■ Page excerpt ■
Robert Glasper: Top 5 Jazz Records, Hip Hop Records, and More

Robert Glasper at Newport
Robert Glasper came to Harvard today to give an open talk moderated by 9th Wonder. The event was partially sponsored by Red Bull, which explains why there was a strange illuminated case of Red Bull cans sitting conspicuously behind Glasper and 9th Wonder during the conversation.

They covered a lot of ground; Glasper dropped plenty of great lines in concise CliffNotes form about his thoughts on jazz, the creative process, and things that have been on his mind lately. 

Glasper's probably been asked about his top five records a million times, but his answers seem really consistent with his playing, since they're records that personally affected him the most. 

His top five jazz records were:
  • Now He Sings, Now He Sobs, Chick Corea
  • Live at the Blue Note, Oscar Peterson ("The one with 'Billie's Bounce' on it,' he said)
  • Speak No Evil, Wayne Shorter
  • Still Life, Keith Jarrett
  • A Love Supreme, John Coltrane
For top five hip hop records, he listed these:
  • Fan-Tas-Tic, Vol. 1 and 2, Slum Village
  • Like Water for Chocolate, Common (I think that was the name of the record)
  • Midnight Marauders, A Tribe Called Quest
  • Muddy Waters, Redman
  • And one more, whose name I didn't catch
When asked about how he goes about writing music, Glasper answered that his phone accounted for 75 percent of his music. As Jason Moran told me and a couple other students in rehearsal last week, Glasper said he recorded everything, just in case it'd ever come in handy a week, month, or year later. And he was really serious about this: he said if he was at a loud basketball game and an idea came to him, he'd run to the bathroom just to sing the idea into his phone so he'd have it later. 

About the internet and its effects on music today, he said something really similar to Kelly Slater on surfing and technology:

"Everything's too accessible now, so people don't work as hard," giving an extreme example that you might play a gig one night and if you're working out new stuff, 100 people might have picked up on what you were doing by the next day. His big point was that people don't have the opportunity as often today as they did in the past to work things out and create a personal style—the experimenting and refinement of new ideas doesn't have enough time to gestate and evolve into something united with depth. In summing up how many young jazz musicians play today, he said, "You get the end result faster, but without the same depth." By end result, he meant the kind of technically advanced music that older musicians play; but that these young musicians can't do much in between the fundamentals and the newest music, wherein there lies something meaningful and undiscovered.

■ Data block ■
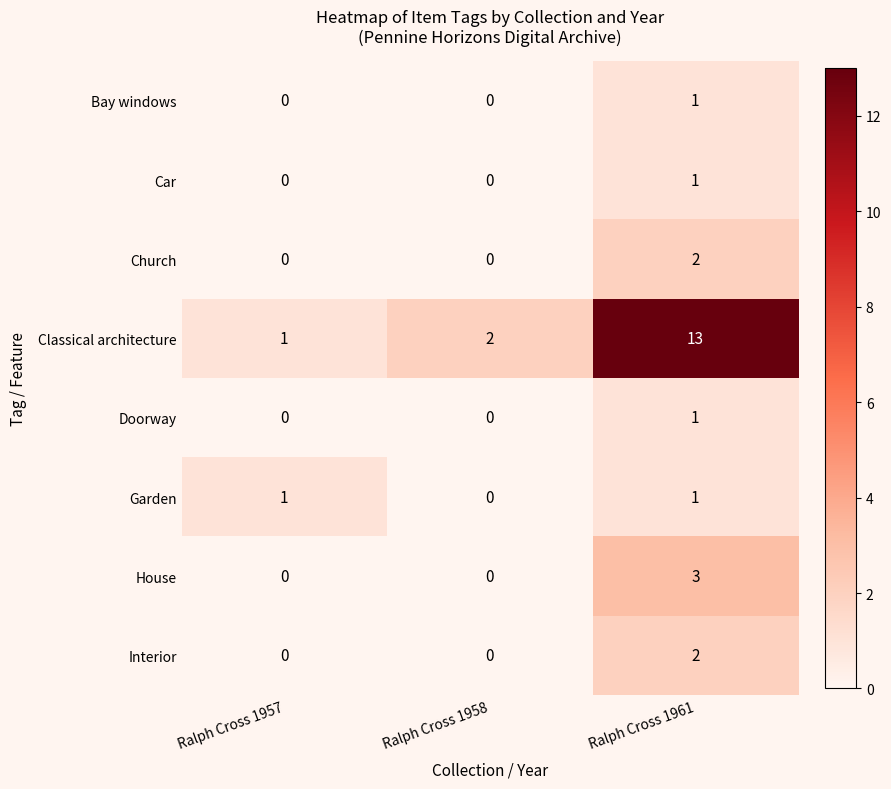

Is it true that Doorway equals -1 at Ralph Cross 1957?

False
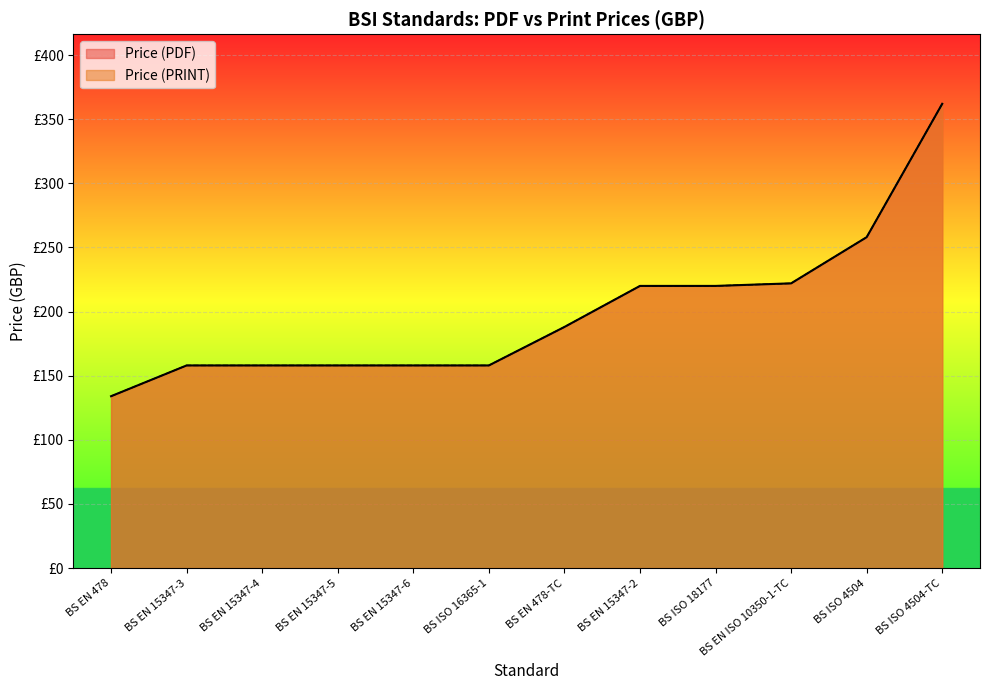

What is the maximum value shown in the chart?

362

■ What is expected ■
Answer these from the Robert Glasper article:
1. Who moderated Glasper's talk at Harvard?
2. Which Wayne Shorter record is among Glasper's top five jazz records?
3. What percentage of his music did Glasper say his phone accounted for?
Rely only on the Robert Glasper article.

■ Written answer ■
1. 9th Wonder
2. Speak No Evil
3. 75 percent